GIVEN INFORMATION:
== == ==

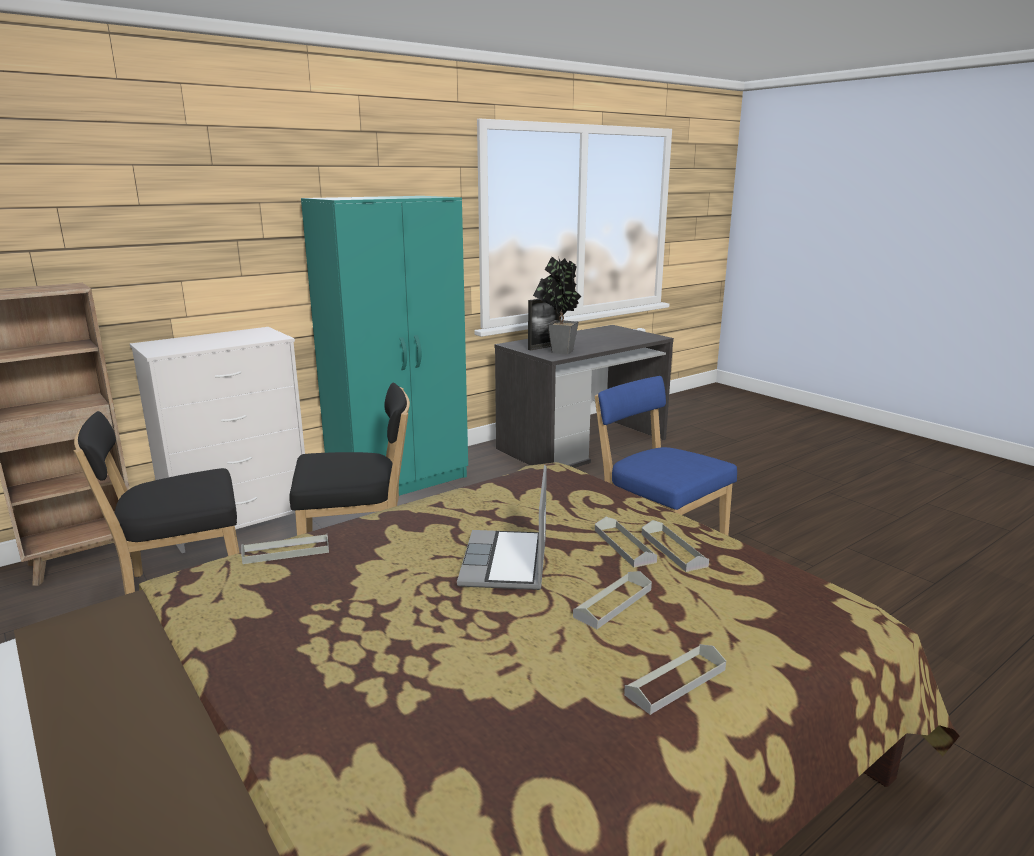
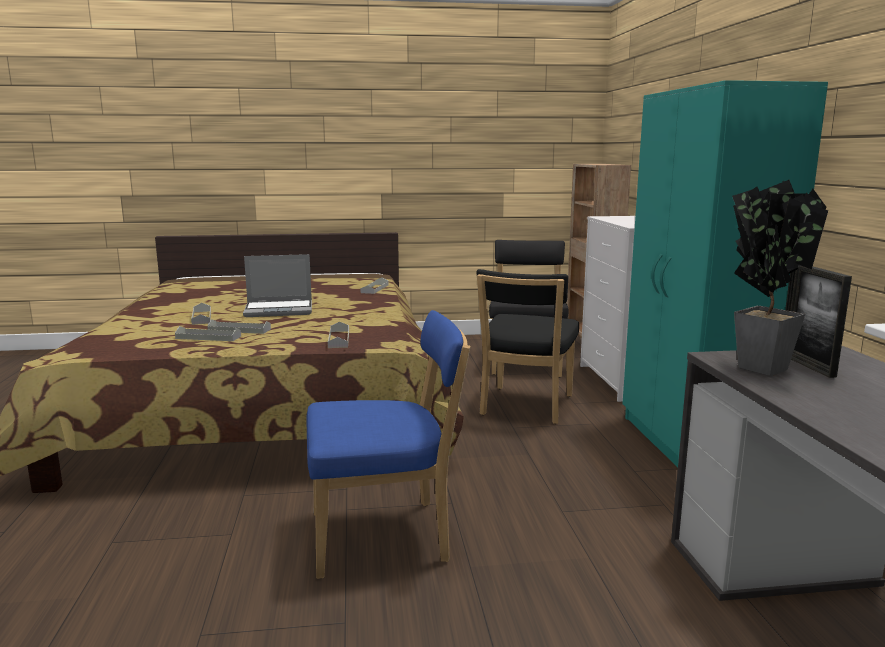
camera: 120 degrees right, 5 degrees down
(506, 563) = (280, 310): laptop -> laptop turned 135 degrees clockwise
(676, 682) = (137, 314): grey tray -> grey tray (339, 339)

== == ==

WHAT IS EXPECTED: Reproduce the whole listing word for word, setting aside any pictures.

RESPONSE TO THE TASK:
camera: 120 degrees right, 5 degrees down
(506, 563) = (280, 310): laptop -> laptop turned 135 degrees clockwise
(676, 682) = (137, 314): grey tray -> grey tray (339, 339)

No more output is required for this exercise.